> **Exercise aim**
Output all entries precisely and leave out the pictures.
=====
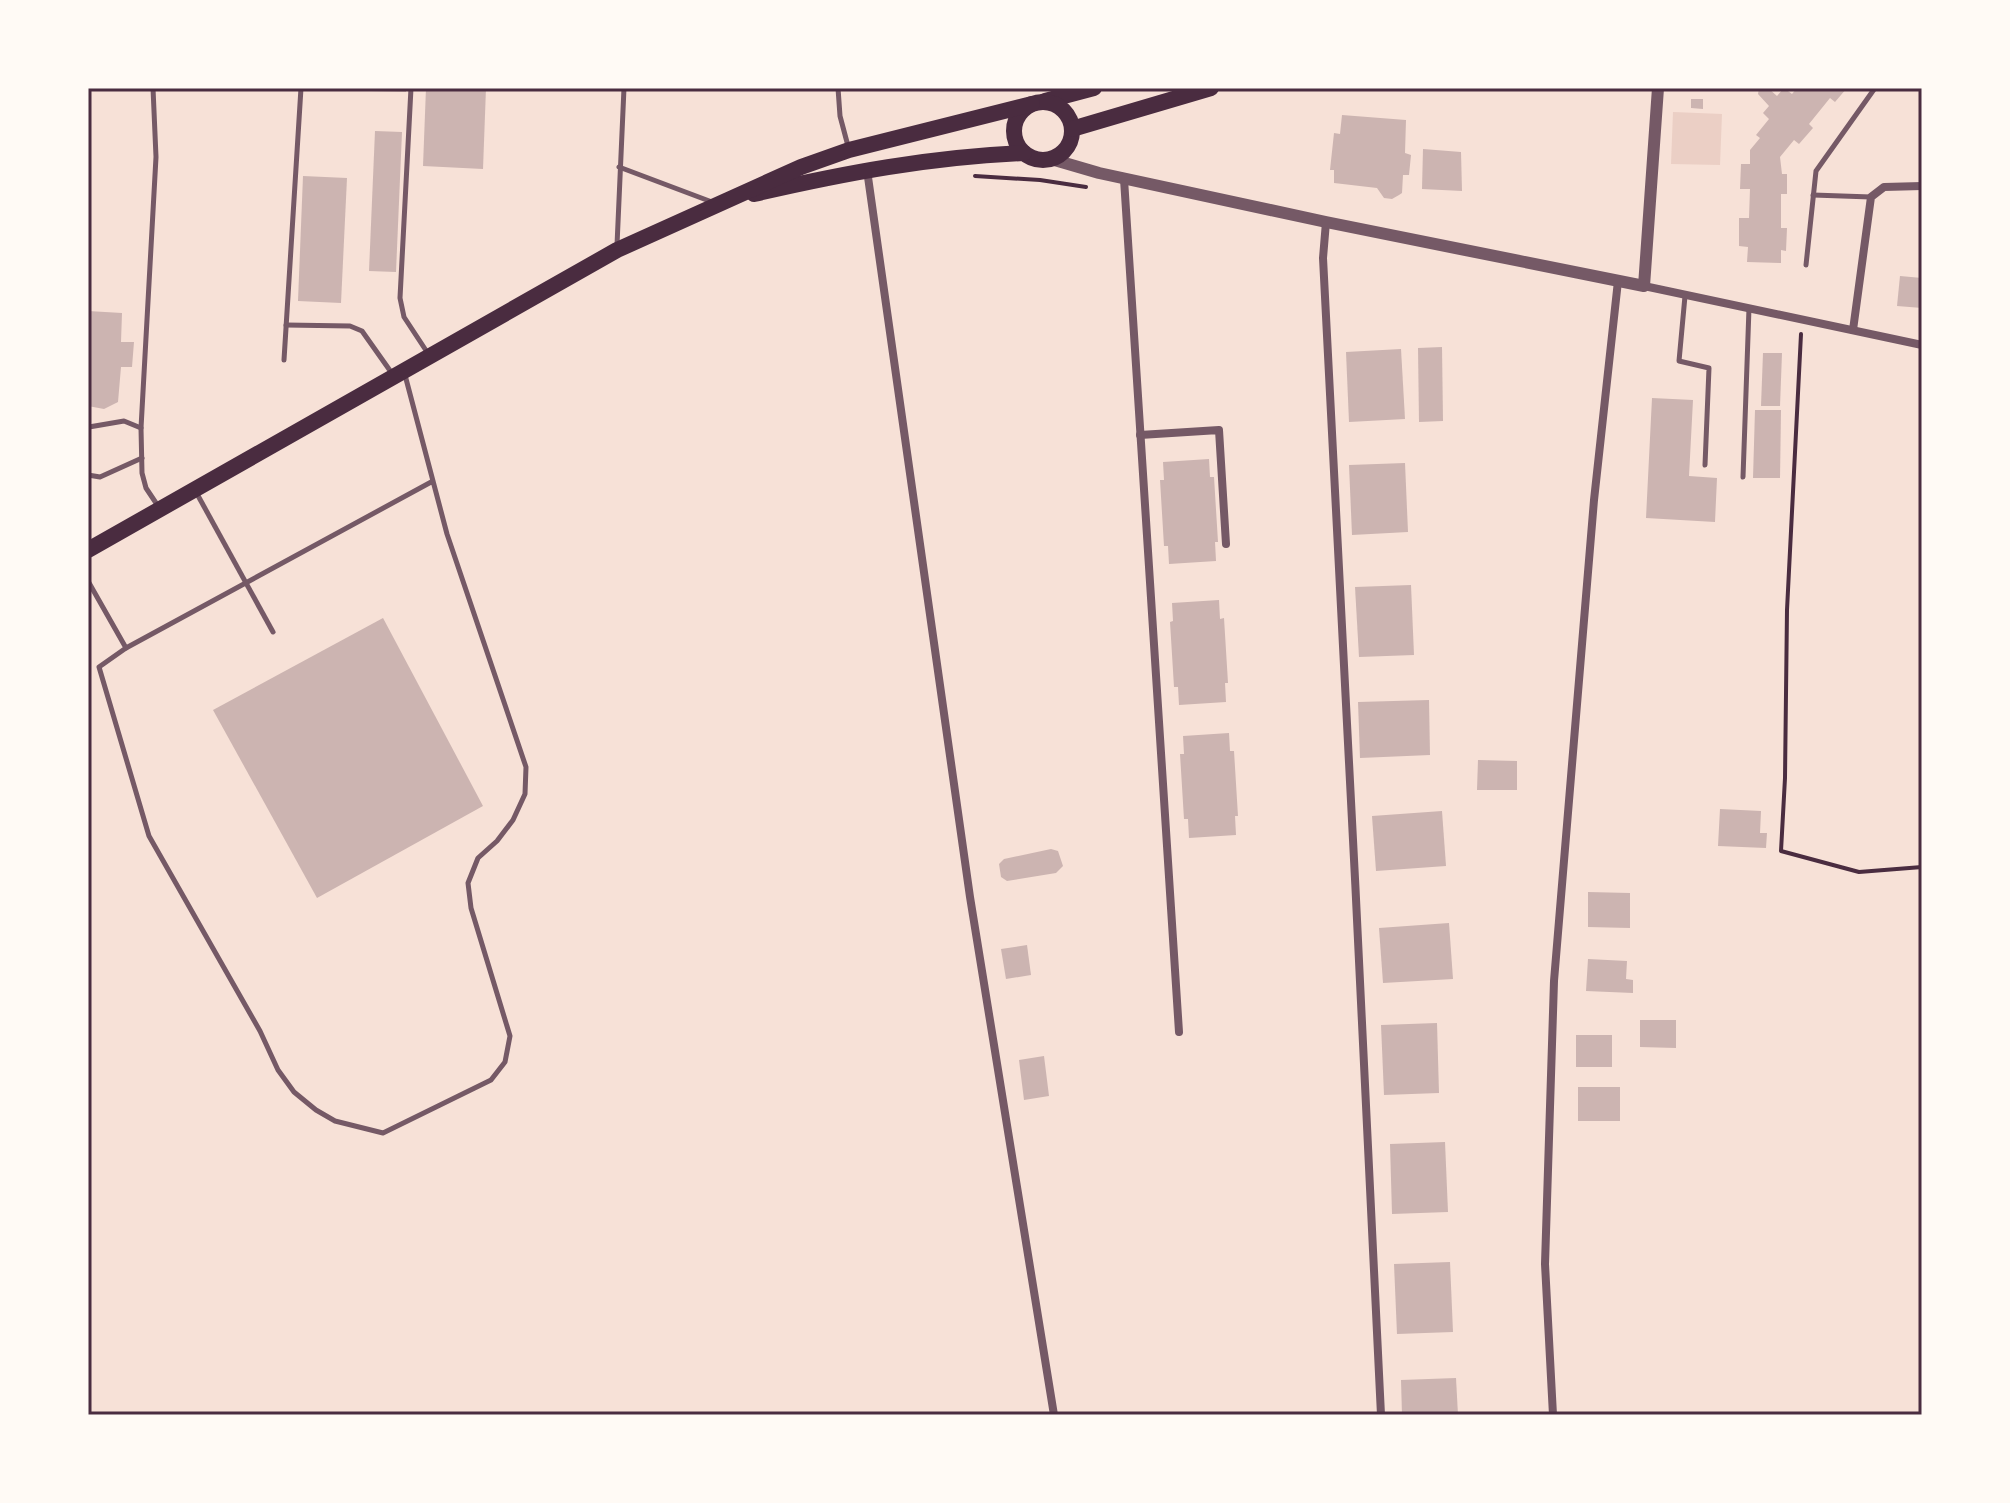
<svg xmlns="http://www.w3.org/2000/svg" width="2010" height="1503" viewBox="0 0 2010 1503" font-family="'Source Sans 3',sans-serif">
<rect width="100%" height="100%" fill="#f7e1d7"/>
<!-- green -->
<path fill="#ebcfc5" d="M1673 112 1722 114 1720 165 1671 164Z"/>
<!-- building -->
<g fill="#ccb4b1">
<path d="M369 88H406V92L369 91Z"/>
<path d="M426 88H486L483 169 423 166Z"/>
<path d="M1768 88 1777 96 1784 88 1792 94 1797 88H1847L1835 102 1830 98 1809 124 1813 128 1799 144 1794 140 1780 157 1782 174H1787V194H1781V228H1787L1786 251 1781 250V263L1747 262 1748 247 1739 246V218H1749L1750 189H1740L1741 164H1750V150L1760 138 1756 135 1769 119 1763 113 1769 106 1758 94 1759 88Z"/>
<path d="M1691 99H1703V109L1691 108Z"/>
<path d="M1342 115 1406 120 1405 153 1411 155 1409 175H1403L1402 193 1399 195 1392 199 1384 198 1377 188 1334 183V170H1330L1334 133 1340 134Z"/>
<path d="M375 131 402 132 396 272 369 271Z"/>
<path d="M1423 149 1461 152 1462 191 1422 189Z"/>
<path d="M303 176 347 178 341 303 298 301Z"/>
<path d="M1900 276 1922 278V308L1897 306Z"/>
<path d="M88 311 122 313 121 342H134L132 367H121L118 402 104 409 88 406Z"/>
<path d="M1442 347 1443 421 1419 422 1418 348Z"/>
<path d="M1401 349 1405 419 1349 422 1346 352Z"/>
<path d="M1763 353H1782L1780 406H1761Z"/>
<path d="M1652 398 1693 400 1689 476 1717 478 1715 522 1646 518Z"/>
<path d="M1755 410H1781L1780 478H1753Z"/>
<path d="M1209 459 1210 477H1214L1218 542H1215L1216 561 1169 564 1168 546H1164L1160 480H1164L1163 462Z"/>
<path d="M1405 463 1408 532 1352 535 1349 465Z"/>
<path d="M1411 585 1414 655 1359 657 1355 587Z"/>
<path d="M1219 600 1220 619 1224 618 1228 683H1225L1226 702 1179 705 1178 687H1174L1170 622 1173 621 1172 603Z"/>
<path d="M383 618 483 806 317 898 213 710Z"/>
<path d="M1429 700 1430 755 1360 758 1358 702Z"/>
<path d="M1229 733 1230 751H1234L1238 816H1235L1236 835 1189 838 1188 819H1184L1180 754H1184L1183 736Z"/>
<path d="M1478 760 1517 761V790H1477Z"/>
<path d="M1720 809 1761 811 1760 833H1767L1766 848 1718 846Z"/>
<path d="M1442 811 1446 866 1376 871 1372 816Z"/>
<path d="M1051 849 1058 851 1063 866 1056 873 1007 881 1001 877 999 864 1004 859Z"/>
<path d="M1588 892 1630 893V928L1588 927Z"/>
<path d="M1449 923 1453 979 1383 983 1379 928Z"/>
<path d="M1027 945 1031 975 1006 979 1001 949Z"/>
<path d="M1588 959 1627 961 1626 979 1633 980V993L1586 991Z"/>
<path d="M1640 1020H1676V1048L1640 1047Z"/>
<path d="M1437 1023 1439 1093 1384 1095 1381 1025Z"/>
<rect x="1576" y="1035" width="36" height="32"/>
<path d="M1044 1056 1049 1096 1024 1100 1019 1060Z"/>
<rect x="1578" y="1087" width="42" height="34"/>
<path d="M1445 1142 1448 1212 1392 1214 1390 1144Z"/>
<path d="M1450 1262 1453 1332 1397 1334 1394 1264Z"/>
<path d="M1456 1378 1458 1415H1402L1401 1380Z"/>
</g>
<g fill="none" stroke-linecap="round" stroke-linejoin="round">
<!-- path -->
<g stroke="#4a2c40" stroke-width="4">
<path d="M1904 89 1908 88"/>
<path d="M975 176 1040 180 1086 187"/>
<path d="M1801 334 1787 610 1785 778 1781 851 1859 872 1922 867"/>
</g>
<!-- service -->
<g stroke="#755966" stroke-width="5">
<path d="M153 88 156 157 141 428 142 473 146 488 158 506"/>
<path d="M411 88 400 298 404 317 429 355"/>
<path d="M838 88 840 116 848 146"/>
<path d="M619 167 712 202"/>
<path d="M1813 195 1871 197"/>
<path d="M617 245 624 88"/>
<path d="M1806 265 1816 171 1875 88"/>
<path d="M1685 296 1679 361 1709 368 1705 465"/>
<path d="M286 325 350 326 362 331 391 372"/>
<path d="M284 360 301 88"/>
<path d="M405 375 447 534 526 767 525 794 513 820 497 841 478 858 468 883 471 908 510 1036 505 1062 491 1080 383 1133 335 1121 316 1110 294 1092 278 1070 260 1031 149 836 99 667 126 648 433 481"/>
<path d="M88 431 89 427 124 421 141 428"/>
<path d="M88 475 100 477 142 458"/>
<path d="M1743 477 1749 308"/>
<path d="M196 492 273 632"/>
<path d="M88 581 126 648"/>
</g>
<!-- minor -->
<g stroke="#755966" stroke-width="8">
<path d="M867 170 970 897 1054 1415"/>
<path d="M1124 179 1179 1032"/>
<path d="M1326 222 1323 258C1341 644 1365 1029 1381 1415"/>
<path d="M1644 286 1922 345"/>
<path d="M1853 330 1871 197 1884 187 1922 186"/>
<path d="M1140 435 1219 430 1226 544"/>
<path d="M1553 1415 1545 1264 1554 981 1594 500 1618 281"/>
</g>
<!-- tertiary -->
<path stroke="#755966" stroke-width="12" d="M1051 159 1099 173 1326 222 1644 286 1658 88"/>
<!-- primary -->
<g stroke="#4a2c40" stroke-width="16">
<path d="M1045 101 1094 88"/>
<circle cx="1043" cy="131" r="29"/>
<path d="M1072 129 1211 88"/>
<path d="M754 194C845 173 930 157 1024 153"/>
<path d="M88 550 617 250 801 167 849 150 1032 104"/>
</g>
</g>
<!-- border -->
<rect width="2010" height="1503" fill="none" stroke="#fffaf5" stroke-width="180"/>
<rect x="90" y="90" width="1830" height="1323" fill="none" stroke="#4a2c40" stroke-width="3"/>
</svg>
=====
> **Response below**
<svg xmlns="http://www.w3.org/2000/svg" width="2010" height="1503" viewBox="0 0 2010 1503" font-family="'Source Sans 3',sans-serif">
<rect width="100%" height="100%" fill="#f7e1d7"/>
<!-- green -->
<path fill="#ebcfc5" d="M1673 112 1722 114 1720 165 1671 164Z"/>
<!-- building -->
<g fill="#ccb4b1">
<path d="M369 88H406V92L369 91Z"/>
<path d="M426 88H486L483 169 423 166Z"/>
<path d="M1768 88 1777 96 1784 88 1792 94 1797 88H1847L1835 102 1830 98 1809 124 1813 128 1799 144 1794 140 1780 157 1782 174H1787V194H1781V228H1787L1786 251 1781 250V263L1747 262 1748 247 1739 246V218H1749L1750 189H1740L1741 164H1750V150L1760 138 1756 135 1769 119 1763 113 1769 106 1758 94 1759 88Z"/>
<path d="M1691 99H1703V109L1691 108Z"/>
<path d="M1342 115 1406 120 1405 153 1411 155 1409 175H1403L1402 193 1399 195 1392 199 1384 198 1377 188 1334 183V170H1330L1334 133 1340 134Z"/>
<path d="M375 131 402 132 396 272 369 271Z"/>
<path d="M1423 149 1461 152 1462 191 1422 189Z"/>
<path d="M303 176 347 178 341 303 298 301Z"/>
<path d="M1900 276 1922 278V308L1897 306Z"/>
<path d="M88 311 122 313 121 342H134L132 367H121L118 402 104 409 88 406Z"/>
<path d="M1442 347 1443 421 1419 422 1418 348Z"/>
<path d="M1401 349 1405 419 1349 422 1346 352Z"/>
<path d="M1763 353H1782L1780 406H1761Z"/>
<path d="M1652 398 1693 400 1689 476 1717 478 1715 522 1646 518Z"/>
<path d="M1755 410H1781L1780 478H1753Z"/>
<path d="M1209 459 1210 477H1214L1218 542H1215L1216 561 1169 564 1168 546H1164L1160 480H1164L1163 462Z"/>
<path d="M1405 463 1408 532 1352 535 1349 465Z"/>
<path d="M1411 585 1414 655 1359 657 1355 587Z"/>
<path d="M1219 600 1220 619 1224 618 1228 683H1225L1226 702 1179 705 1178 687H1174L1170 622 1173 621 1172 603Z"/>
<path d="M383 618 483 806 317 898 213 710Z"/>
<path d="M1429 700 1430 755 1360 758 1358 702Z"/>
<path d="M1229 733 1230 751H1234L1238 816H1235L1236 835 1189 838 1188 819H1184L1180 754H1184L1183 736Z"/>
<path d="M1478 760 1517 761V790H1477Z"/>
<path d="M1720 809 1761 811 1760 833H1767L1766 848 1718 846Z"/>
<path d="M1442 811 1446 866 1376 871 1372 816Z"/>
<path d="M1051 849 1058 851 1063 866 1056 873 1007 881 1001 877 999 864 1004 859Z"/>
<path d="M1588 892 1630 893V928L1588 927Z"/>
<path d="M1449 923 1453 979 1383 983 1379 928Z"/>
<path d="M1027 945 1031 975 1006 979 1001 949Z"/>
<path d="M1588 959 1627 961 1626 979 1633 980V993L1586 991Z"/>
<path d="M1640 1020H1676V1048L1640 1047Z"/>
<path d="M1437 1023 1439 1093 1384 1095 1381 1025Z"/>
<rect x="1576" y="1035" width="36" height="32"/>
<path d="M1044 1056 1049 1096 1024 1100 1019 1060Z"/>
<rect x="1578" y="1087" width="42" height="34"/>
<path d="M1445 1142 1448 1212 1392 1214 1390 1144Z"/>
<path d="M1450 1262 1453 1332 1397 1334 1394 1264Z"/>
<path d="M1456 1378 1458 1415H1402L1401 1380Z"/>
</g>
<g fill="none" stroke-linecap="round" stroke-linejoin="round">
<!-- path -->
<g stroke="#4a2c40" stroke-width="4">
<path d="M1904 89 1908 88"/>
<path d="M975 176 1040 180 1086 187"/>
<path d="M1801 334 1787 610 1785 778 1781 851 1859 872 1922 867"/>
</g>
<!-- service -->
<g stroke="#755966" stroke-width="5">
<path d="M153 88 156 157 141 428 142 473 146 488 158 506"/>
<path d="M411 88 400 298 404 317 429 355"/>
<path d="M838 88 840 116 848 146"/>
<path d="M619 167 712 202"/>
<path d="M1813 195 1871 197"/>
<path d="M617 245 624 88"/>
<path d="M1806 265 1816 171 1875 88"/>
<path d="M1685 296 1679 361 1709 368 1705 465"/>
<path d="M286 325 350 326 362 331 391 372"/>
<path d="M284 360 301 88"/>
<path d="M405 375 447 534 526 767 525 794 513 820 497 841 478 858 468 883 471 908 510 1036 505 1062 491 1080 383 1133 335 1121 316 1110 294 1092 278 1070 260 1031 149 836 99 667 126 648 433 481"/>
<path d="M88 431 89 427 124 421 141 428"/>
<path d="M88 475 100 477 142 458"/>
<path d="M1743 477 1749 308"/>
<path d="M196 492 273 632"/>
<path d="M88 581 126 648"/>
</g>
<!-- minor -->
<g stroke="#755966" stroke-width="8">
<path d="M867 170 970 897 1054 1415"/>
<path d="M1124 179 1179 1032"/>
<path d="M1326 222 1323 258C1341 644 1365 1029 1381 1415"/>
<path d="M1644 286 1922 345"/>
<path d="M1853 330 1871 197 1884 187 1922 186"/>
<path d="M1140 435 1219 430 1226 544"/>
<path d="M1553 1415 1545 1264 1554 981 1594 500 1618 281"/>
</g>
<!-- tertiary -->
<path stroke="#755966" stroke-width="12" d="M1051 159 1099 173 1326 222 1644 286 1658 88"/>
<!-- primary -->
<g stroke="#4a2c40" stroke-width="16">
<path d="M1045 101 1094 88"/>
<circle cx="1043" cy="131" r="29"/>
<path d="M1072 129 1211 88"/>
<path d="M754 194C845 173 930 157 1024 153"/>
<path d="M88 550 617 250 801 167 849 150 1032 104"/>
</g>
</g>
<!-- border -->
<rect width="2010" height="1503" fill="none" stroke="#fffaf5" stroke-width="180"/>
<rect x="90" y="90" width="1830" height="1323" fill="none" stroke="#4a2c40" stroke-width="3"/>
</svg>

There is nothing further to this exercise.